◆ **WHAT THE EXERCISE ASKS**: Say how many lines of the listing below include the string "Mixture" and add nothing else.

◆ **RECORDS FOR THIS TASK**:

┌──

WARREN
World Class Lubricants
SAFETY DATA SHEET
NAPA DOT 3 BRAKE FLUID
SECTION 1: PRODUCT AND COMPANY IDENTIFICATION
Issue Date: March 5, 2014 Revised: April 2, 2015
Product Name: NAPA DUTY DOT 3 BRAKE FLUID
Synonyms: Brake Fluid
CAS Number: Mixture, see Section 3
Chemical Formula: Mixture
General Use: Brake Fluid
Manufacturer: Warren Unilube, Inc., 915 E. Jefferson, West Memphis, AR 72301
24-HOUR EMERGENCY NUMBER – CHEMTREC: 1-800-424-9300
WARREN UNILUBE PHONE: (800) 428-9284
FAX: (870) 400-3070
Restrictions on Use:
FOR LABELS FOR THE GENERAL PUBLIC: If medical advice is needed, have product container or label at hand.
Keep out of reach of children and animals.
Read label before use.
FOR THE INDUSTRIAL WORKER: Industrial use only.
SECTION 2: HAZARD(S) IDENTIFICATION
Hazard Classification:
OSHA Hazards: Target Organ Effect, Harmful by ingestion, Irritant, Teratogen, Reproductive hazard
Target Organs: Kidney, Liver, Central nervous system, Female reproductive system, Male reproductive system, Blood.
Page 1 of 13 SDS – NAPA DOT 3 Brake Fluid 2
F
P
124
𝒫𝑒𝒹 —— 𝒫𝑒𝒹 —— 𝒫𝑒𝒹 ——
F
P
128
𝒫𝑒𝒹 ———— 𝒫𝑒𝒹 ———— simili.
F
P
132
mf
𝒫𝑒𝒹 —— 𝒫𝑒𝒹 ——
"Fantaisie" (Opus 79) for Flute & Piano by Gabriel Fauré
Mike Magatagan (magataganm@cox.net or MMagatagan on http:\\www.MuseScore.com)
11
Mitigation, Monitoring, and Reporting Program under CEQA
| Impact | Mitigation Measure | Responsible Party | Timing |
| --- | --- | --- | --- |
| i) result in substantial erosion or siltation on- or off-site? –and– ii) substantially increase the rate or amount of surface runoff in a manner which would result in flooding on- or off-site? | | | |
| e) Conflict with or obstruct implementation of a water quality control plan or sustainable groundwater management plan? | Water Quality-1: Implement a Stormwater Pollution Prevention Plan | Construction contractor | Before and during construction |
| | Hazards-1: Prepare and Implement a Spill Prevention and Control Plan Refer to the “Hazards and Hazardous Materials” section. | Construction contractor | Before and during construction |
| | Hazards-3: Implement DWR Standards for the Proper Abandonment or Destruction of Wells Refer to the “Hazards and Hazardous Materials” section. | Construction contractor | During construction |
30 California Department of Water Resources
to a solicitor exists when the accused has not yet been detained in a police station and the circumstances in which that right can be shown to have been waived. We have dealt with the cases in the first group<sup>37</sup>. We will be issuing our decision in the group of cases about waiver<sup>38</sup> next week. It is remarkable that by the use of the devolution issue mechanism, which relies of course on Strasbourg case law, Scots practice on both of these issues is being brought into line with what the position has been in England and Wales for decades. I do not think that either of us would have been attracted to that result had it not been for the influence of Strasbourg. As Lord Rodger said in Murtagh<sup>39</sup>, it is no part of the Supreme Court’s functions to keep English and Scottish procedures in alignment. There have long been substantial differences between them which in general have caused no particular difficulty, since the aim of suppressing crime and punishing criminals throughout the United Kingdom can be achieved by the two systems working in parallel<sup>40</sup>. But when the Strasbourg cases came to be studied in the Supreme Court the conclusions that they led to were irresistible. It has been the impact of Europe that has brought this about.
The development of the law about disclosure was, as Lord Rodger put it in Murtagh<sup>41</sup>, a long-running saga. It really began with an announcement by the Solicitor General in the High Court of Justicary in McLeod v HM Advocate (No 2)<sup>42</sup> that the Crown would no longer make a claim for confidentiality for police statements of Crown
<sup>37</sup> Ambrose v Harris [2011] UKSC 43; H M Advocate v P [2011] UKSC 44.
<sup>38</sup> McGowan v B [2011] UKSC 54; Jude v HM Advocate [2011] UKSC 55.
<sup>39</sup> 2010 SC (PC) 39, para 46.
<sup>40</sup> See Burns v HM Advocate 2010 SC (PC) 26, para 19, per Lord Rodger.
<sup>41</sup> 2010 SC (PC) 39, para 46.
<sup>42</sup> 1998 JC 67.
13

└──

◆ **SOLUTION TO THIS TASK**: 2